The alarming thing is NATO has had to draw for support from Albanian nationalist politician Ali Ahmeti- which it and the EU once described as a thug, terrorist when he launched a war in Macedonia in 2001.

2001 Radio Free Europe reportlink

Post-2001, he and his supporters have embarked – embolden no doubt by the West’s need for him as a political client- on building WW2 Albanian Nazi collaborator statues -one to notorious collaborator Xhem Hasa Gostivari -and invoking neo-nazi ideology. That doesn’t augur well for Macedonia’s future as a state – regardless of what name it has forced upon it.

People who build nazi statues don’t really believe in human rights or ethnic coexistence. Building these statues is a deliberate act to advertise what Ahmeti has in store for Macedonians…

A CYNICAL MEANS TO AN END?

NATO Secretary General Jens Stoltenberg, when asked last year at a media conference in Skopje, Macedonia, over concerns about Albanian extremism, arrogantly walked past the media throng and deliberately ignored the question. Does this raise the most obvious question is NATO really concerned for Macedonia’s long term stability or just after a short term fix? Is this a cynical move to simply keep “Russia out” and never mind the long term consequences in drawing support from Albanian extremists in the process? Likewise, NATO and the US appeasing Greek and Bulgarian nationalist demands upon Macedonia and forcing it to surrender its identity, history to secure NATO membership.

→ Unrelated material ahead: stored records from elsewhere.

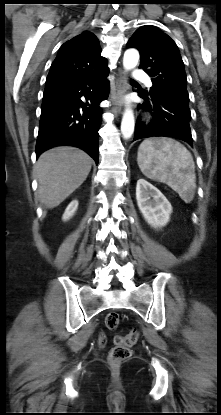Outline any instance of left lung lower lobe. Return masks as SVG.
Wrapping results in <instances>:
<instances>
[{
    "label": "left lung lower lobe",
    "instance_id": "obj_1",
    "mask_svg": "<svg viewBox=\"0 0 221 415\" xmlns=\"http://www.w3.org/2000/svg\"><path fill=\"white\" fill-rule=\"evenodd\" d=\"M138 96L145 100V103L139 104L138 108L143 107L154 112L153 120L149 125L146 126L139 121L136 123L133 141L163 136L181 139L192 146L189 98L174 94H149L141 89Z\"/></svg>",
    "mask_w": 221,
    "mask_h": 415
}]
</instances>
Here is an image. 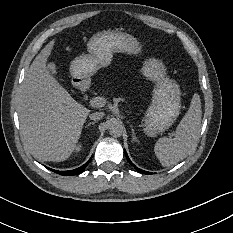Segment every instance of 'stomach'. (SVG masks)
<instances>
[{"instance_id":"obj_1","label":"stomach","mask_w":233,"mask_h":233,"mask_svg":"<svg viewBox=\"0 0 233 233\" xmlns=\"http://www.w3.org/2000/svg\"><path fill=\"white\" fill-rule=\"evenodd\" d=\"M140 50L137 39L119 30H107L94 34L87 43V53L76 57L70 64V74L76 86L96 74L100 67H107L115 52L136 53ZM144 75L159 80L154 89V100L146 115L147 132L150 134L165 130L178 114V87L170 81L162 80V64L148 61Z\"/></svg>"}]
</instances>
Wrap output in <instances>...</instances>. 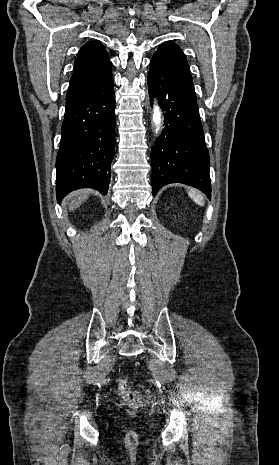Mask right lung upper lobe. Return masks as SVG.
<instances>
[{
    "label": "right lung upper lobe",
    "instance_id": "obj_1",
    "mask_svg": "<svg viewBox=\"0 0 279 465\" xmlns=\"http://www.w3.org/2000/svg\"><path fill=\"white\" fill-rule=\"evenodd\" d=\"M105 47L96 41L87 42L78 52L66 96V107L81 100L111 75Z\"/></svg>",
    "mask_w": 279,
    "mask_h": 465
}]
</instances>
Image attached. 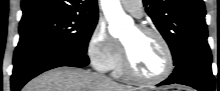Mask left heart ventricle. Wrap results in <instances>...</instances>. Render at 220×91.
<instances>
[{
  "label": "left heart ventricle",
  "instance_id": "b2bd125f",
  "mask_svg": "<svg viewBox=\"0 0 220 91\" xmlns=\"http://www.w3.org/2000/svg\"><path fill=\"white\" fill-rule=\"evenodd\" d=\"M133 69L140 75L153 77L160 74L166 65V57L160 42L149 34L131 28L123 37Z\"/></svg>",
  "mask_w": 220,
  "mask_h": 91
}]
</instances>
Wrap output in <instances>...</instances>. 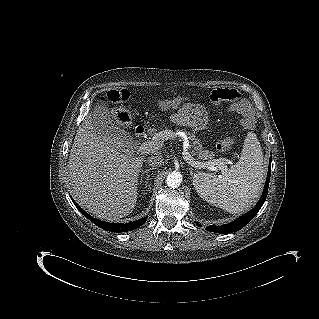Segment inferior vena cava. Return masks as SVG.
I'll list each match as a JSON object with an SVG mask.
<instances>
[{
  "label": "inferior vena cava",
  "mask_w": 319,
  "mask_h": 319,
  "mask_svg": "<svg viewBox=\"0 0 319 319\" xmlns=\"http://www.w3.org/2000/svg\"><path fill=\"white\" fill-rule=\"evenodd\" d=\"M163 160H164L163 157L157 154V155L148 157L147 163L149 166L156 168L163 164Z\"/></svg>",
  "instance_id": "inferior-vena-cava-1"
}]
</instances>
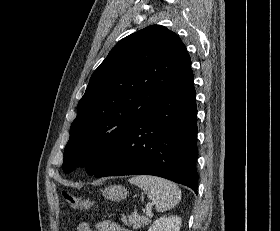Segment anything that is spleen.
<instances>
[{
  "label": "spleen",
  "mask_w": 280,
  "mask_h": 231,
  "mask_svg": "<svg viewBox=\"0 0 280 231\" xmlns=\"http://www.w3.org/2000/svg\"><path fill=\"white\" fill-rule=\"evenodd\" d=\"M130 183H135L146 191L152 203H155L157 211H166L177 205L181 199V189L176 183L156 177V175H135L130 177Z\"/></svg>",
  "instance_id": "3e777b00"
}]
</instances>
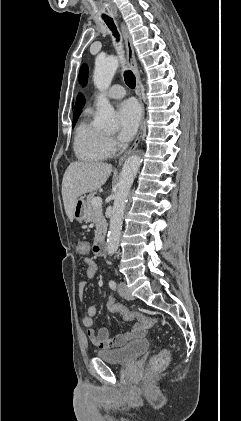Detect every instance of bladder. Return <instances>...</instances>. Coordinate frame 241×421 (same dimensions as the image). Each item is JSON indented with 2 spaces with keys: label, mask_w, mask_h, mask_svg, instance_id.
Listing matches in <instances>:
<instances>
[{
  "label": "bladder",
  "mask_w": 241,
  "mask_h": 421,
  "mask_svg": "<svg viewBox=\"0 0 241 421\" xmlns=\"http://www.w3.org/2000/svg\"><path fill=\"white\" fill-rule=\"evenodd\" d=\"M149 348L150 342L147 339H138L117 349L97 351L96 356L109 364L127 365L147 352Z\"/></svg>",
  "instance_id": "1"
}]
</instances>
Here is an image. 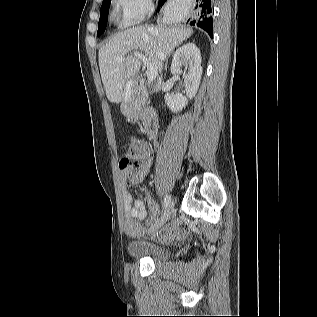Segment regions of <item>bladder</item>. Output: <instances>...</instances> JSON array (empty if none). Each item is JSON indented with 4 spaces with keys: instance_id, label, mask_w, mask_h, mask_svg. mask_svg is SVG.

If NATO is serious about Macedonia’s future it needs to tackle Albanian extremism in Macedonia not embolden it. In striking contrast, Nazi statues are banned in Germany, which is both a NATO and EU member and paradoxically a supporter too of Albanian nationalist politicians in Macedonia.

Canadian Macedonia pundit Mark Branov posted on social media the following comment:

“If Macedonia loses its name, sovereignty, language, and history, what is NATO “protecting”? And from whom?”

NATO Secretary General Jens Stoltenberg with Albanian nationalist politician Ali Ahmeti.